Il mercato europeo dell’auto in calo fino al 2030
20 mag 2025 | 3 min di lettura

“Il settore automotive si trova oggi davanti a un momento di svolta senza precedenti”. E, purtroppo, non in senso positivo. “Dopo decenni di espansione il comparto è entrato ufficialmente in una fase di stagnazione prolungata, mentre nuovi equilibri geopolitici e industriali mettono in discussione la tenuta dell’intero ecosistema”. Lo afferma l’Aniasa, l’Associazione Nazionale Industria dell'Autonoleggio, della Sharing mobility e dell'Automotive digital.
Europa in declino ancora per anni
Non si tratterebbe di un semplice momento di difficoltà ma di una tendenza che potrebbe durare anni. L’associazione prevede infatti un mercato europeo in declino almeno fino al 2030. In Italia, in particolare, lo scenario è fosco: “Si riducono gli acquisti di nuove auto, aumenta il ricorso all’usato, l’elettrico non sfonda e, nonostante il forte calo del diesel, le emissioni medie di CO₂ restano superiori a quelle del 2015”.
Una nuova geografia dell’auto
Come accade in momenti di crisi, le difficoltà non portano solo un rallentamento ma anche un cambiamento di equilibri. Se nel periodo 2001-2017, l’Asia (e in particolare la Cina) ha guidato la crescita globale del settore auto, oggi lo scenario è cambiato.
Per il periodo 2017-2030, si prevede una sostanziale stagnazione in Cina (+0,3%), un declino nei mercati maturi come Europa (-0,6%), Nord America (-0,4%), Giappone e Corea (-1,2%). Al contrario, emergono nuove aree di potenziale espansione, come l’Asia meridionale (+2,7% di crescita media annua) e il Sud America (+1,5%).

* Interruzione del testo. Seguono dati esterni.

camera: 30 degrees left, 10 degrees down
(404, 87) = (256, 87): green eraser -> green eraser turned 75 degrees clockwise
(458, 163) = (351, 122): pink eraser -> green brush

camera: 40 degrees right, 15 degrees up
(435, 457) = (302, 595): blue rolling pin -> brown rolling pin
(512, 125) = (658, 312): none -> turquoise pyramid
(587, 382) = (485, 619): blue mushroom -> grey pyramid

Secondo le stime, entro il 2028 l’Europa dovrebbe accumulare un divario di circa 15 milioni di veicoli rispetto alle previsioni fatte nel 2022. Il Nord America segue un trend analogo, con uno scarto negativo di 7,5 milioni di unità. Queste cifre testimoniano un rallentamento strutturale della domanda che rischia di compromettere la sostenibilità di molti costruttori, specialmente quelli con maggiore esposizione su questi mercati.

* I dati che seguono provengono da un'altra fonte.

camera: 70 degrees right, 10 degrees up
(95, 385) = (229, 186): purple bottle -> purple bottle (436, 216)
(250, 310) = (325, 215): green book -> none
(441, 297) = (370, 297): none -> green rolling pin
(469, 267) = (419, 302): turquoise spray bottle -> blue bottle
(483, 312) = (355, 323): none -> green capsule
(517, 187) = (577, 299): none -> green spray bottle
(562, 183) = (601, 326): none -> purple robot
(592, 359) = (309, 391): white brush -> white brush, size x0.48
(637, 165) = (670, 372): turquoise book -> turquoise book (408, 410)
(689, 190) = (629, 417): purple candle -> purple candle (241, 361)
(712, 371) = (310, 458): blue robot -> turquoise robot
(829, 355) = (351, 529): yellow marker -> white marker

Italia, non si compra più nuovo
In Italia, l’Aniasa evidenzia un deciso ritorno all’uso dell’auto privata come mezzo principale per gli spostamenti. Tuttavia, questo non si traduce in un aumento delle vendite di nuove vetture, ma in una crescita dell’usato. L’effetto diretto è un parco circolante che, nonostante gli incentivi alla rottamazione e le altre agevolazioni per le elettriche (dalle assicurazioni ai bolli fino ai parcheggi), stenta a ringiovanire.

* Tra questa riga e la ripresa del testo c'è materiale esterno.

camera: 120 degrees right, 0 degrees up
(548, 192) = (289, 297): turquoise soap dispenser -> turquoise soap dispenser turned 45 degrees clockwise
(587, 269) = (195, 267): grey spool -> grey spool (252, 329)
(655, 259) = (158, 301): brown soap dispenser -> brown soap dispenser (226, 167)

Ma perché non si compra più un’auto nuova? Il prezzo resta il fattore discriminante, tanto da rappresentare il primo motivo (35%) per l’acquisto di modelli cinesi o asiatici. Nel Q1 2025 le ibride raggiungono il 50% del mercato, mentre le Bev restano ferme al 5%, soprattutto tra i privati e nel Mezzogiorno, con una penetrazione reale sotto il 5%.
La transizione fragile
L’auto elettrica mostra timidi segnali di ripresa, ma il trend positivo riguarda solo le compatte, mentre le vetture di fascia alta restano stagnanti. A livello europeo, la diffusione delle Bev resta piatta da oltre tre anni, nonostante l’incremento della rete di ricarica. Il mercato risponde alla pressione normativa non con l’elettrico, ma con le ibride. “È il segno – conclude l’Aniasa - di una transizione ancora fragile e guidata più dall’offerta che da una domanda realmente convinta”.